Montgomery Bell State Park was developed as Montgomery Bell Recreational Demonstration Area during the Great Depression. The Recreational Demonstration Area program was a National Park Service program during the 1930s and early 1940s that built forty-six public parks in twenty-four states on 397000 acre. The NPS used labor from Civilian Conservation Corps and Works Progress Administration, to Montgomery Bell Recreational Demonstration Area. By the conclusion of World War II, the Recreational Demonstration Areas throughout the nation had all either become National Park Service units or been given to their states for use as state parks. Montgomery Bell State Park was given to the state of Tennessee in 1943.

The 1987 Touchstone Pictures film Ernest Goes to Camp was shot here.

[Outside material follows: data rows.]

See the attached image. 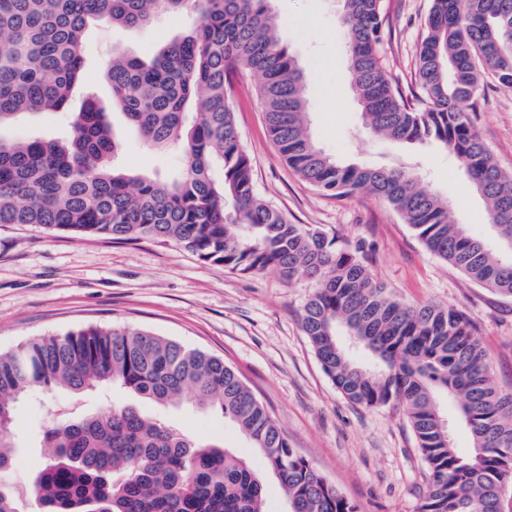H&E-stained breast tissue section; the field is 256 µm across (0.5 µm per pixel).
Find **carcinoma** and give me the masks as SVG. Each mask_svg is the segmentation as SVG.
<instances>
[{
	"label": "carcinoma",
	"mask_w": 512,
	"mask_h": 512,
	"mask_svg": "<svg viewBox=\"0 0 512 512\" xmlns=\"http://www.w3.org/2000/svg\"><path fill=\"white\" fill-rule=\"evenodd\" d=\"M271 0H0V126L67 105L84 67L87 25L144 29L164 14L196 22L150 60L112 55V101L145 144L175 146L173 177L114 163L121 143L89 97L67 137L0 139V224L115 240H172L240 274L273 268L316 288L301 324L323 372L350 402L396 404L429 473L417 512H512V391L496 384L471 319L408 306L368 268L363 244L293 224L256 192L236 127L238 75L257 79L279 156L336 195L366 189L388 203L426 250L474 283L512 298V175L494 163L471 112L484 81L512 87V0H431L406 98L380 53L382 0H344L351 85L365 127L394 143L433 141L456 157L486 201L494 254L448 203L404 167L342 165L309 133L299 61L280 40ZM74 394L119 387L158 404L219 410L266 460L289 512H359L290 446L236 371L150 331L88 327L0 354V471L11 466L16 404L31 389ZM472 446H453L441 401ZM48 462L32 481L40 512H264V476L230 450L193 439L128 405L61 413L43 432Z\"/></svg>",
	"instance_id": "cac0c4a2"
}]
</instances>
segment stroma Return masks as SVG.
Listing matches in <instances>:
<instances>
[{"label":"stroma","instance_id":"1","mask_svg":"<svg viewBox=\"0 0 512 512\" xmlns=\"http://www.w3.org/2000/svg\"><path fill=\"white\" fill-rule=\"evenodd\" d=\"M382 6V59L407 93L416 87V51L430 0H383ZM274 7L286 19L279 30L282 43L306 68L305 98L318 145L346 163L418 168L424 184L448 201L452 219L495 246L485 203L452 155L434 144L399 148L364 128L332 0H275ZM188 30L185 18L172 15L142 30L92 26L84 37L83 76L67 111L22 115L0 127V137H64L71 113L91 95L108 108L109 121L122 137L120 165L167 174L178 163L175 151L146 146L113 108L107 69L114 51L146 58ZM236 98L240 110L235 121L259 196L292 223L346 243H363L371 254V273L401 302L451 307L468 315L496 383L512 390V299L477 285L429 253L400 215L369 191L336 197L301 180L278 157L252 77L240 78ZM474 120L497 166L512 174V88L488 83ZM313 289L312 281L289 282L273 270L230 271L173 242L76 237L34 225H0V352L37 336L90 325L146 329L203 350L235 369L290 446L360 512H416L427 469L415 434L399 408L350 403L324 374L300 323ZM108 399L134 406L189 437L224 444L264 474L266 512H287L286 496L279 480L267 473L264 456L217 411H198L180 401L157 404L121 390L76 395L39 388L16 407L17 448L11 468L0 472V485L14 491L21 512H38L29 484L45 462L39 437L52 423L49 408L91 414Z\"/></svg>","mask_w":512,"mask_h":512}]
</instances>
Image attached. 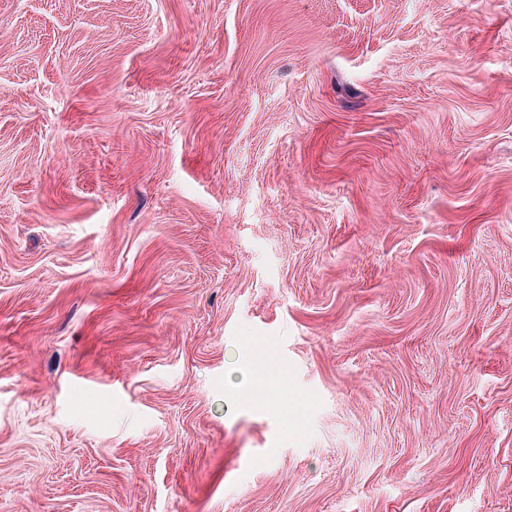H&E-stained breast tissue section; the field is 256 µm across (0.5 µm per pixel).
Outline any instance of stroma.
<instances>
[{"label":"stroma","instance_id":"stroma-1","mask_svg":"<svg viewBox=\"0 0 512 512\" xmlns=\"http://www.w3.org/2000/svg\"><path fill=\"white\" fill-rule=\"evenodd\" d=\"M0 512H512V0H0Z\"/></svg>","mask_w":512,"mask_h":512}]
</instances>
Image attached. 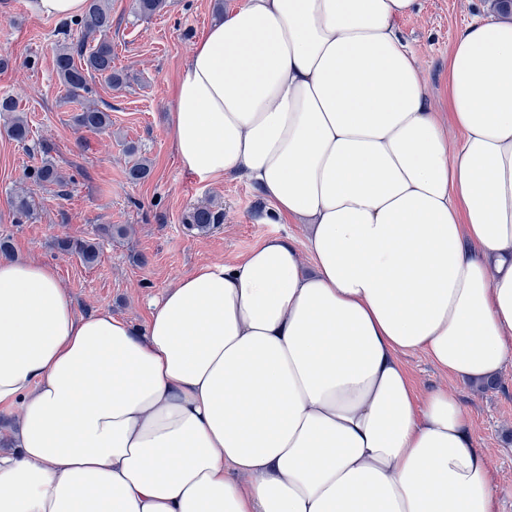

In 2012, a conference held by American Renaissance, a white separatist organization, was held at the Montgomery Bell State Park Inn. The organizers believed they would enjoy their First Amendment rights more on a public land.

==Resort==
Montgomery Bell State Park is also known as Montgomery Bell State Resort Park. The resort features at the park include a Lodge and conference center, several cabins and a golf course. The Resort Lodge, built in 1951, has 117 hotel rooms and sits on the banks of Lake Acorn. The Lodge completed a full renovation in October 2020 and offers spacious rooms with private balconies overlooking the lake. Amenities include a restaurant, lounge, outdoor swimming pool, exercise room, outdoor fire pit, and free wifi and cable television. The Lodge at Montgomery Bell offers over 6,000 square feet of flexible event and pre-function space inside the Lodge. Additionally, two outdoor event spaces surround the Lodge at the Lake Acorn Pavilion and the Golf Course Veranda. The Lake Acorn Pavilion is an outdoor venue that offers beautiful views of Lake Acorn and accommodates up to 200 people, depending on the setup. It is equipped with restrooms, a fireplace, and electricity and is available April – October. Eight modern cabins are fully furnished and are the first in a series of environmentally responsible homes to be built in Tennessee's state parks. The Frank G. Clement Golf Course was built on park lands during the 1970s. It is a par 72, eighteen hole course. The Restaurant and lounge was renovated in October 2020. The menu offers classic favorites like Hot Chicken and Waffles to Caesar Salad with beverage selections featuring local and Tennessee spirits and wines, perfect for winding down after a day on the trail. The Restaurant also provides catering for events.

==Recreation==
Montgomery Bell State Park is open for year-round recreation. There are 20 mi of mountain biking trails at the park. Boating and fishing are permitted on Lake Acorn and Lake Woodhaven. Creech Hollow Lake is open to fishing, but has no boat access. Common game fish in the lakes include crappie, channel catfish, bluegill and shellcracker. There are 19 mi of hiking trails at the park. Camping is permitted on the overnight trail. Lake Acorn is open to swimming at the beach. A large group camping area for groups such as Boy Scouts and Girl Scouts is available. There are 121 campsites in the park that are open to RVs and tent campers. The historic chapel offers open church services each weekend during the summer. In addition to all the activities listed above, there is also a golf course located on the park. It is known as the Montgomery Bell Golf Course. The course was built in 1973 and then redesigned by designer Gary Roger Baird in 1988. Hole #2, a 446 yards long par 5 is the signature hole. This beautiful hole has fairways lined with hardwood trees and four bunkers protect the green. The entire course is heavily wooded and features an abundance of wildlife. Each spring Montgomery Bell is host to The Dogwood Classic.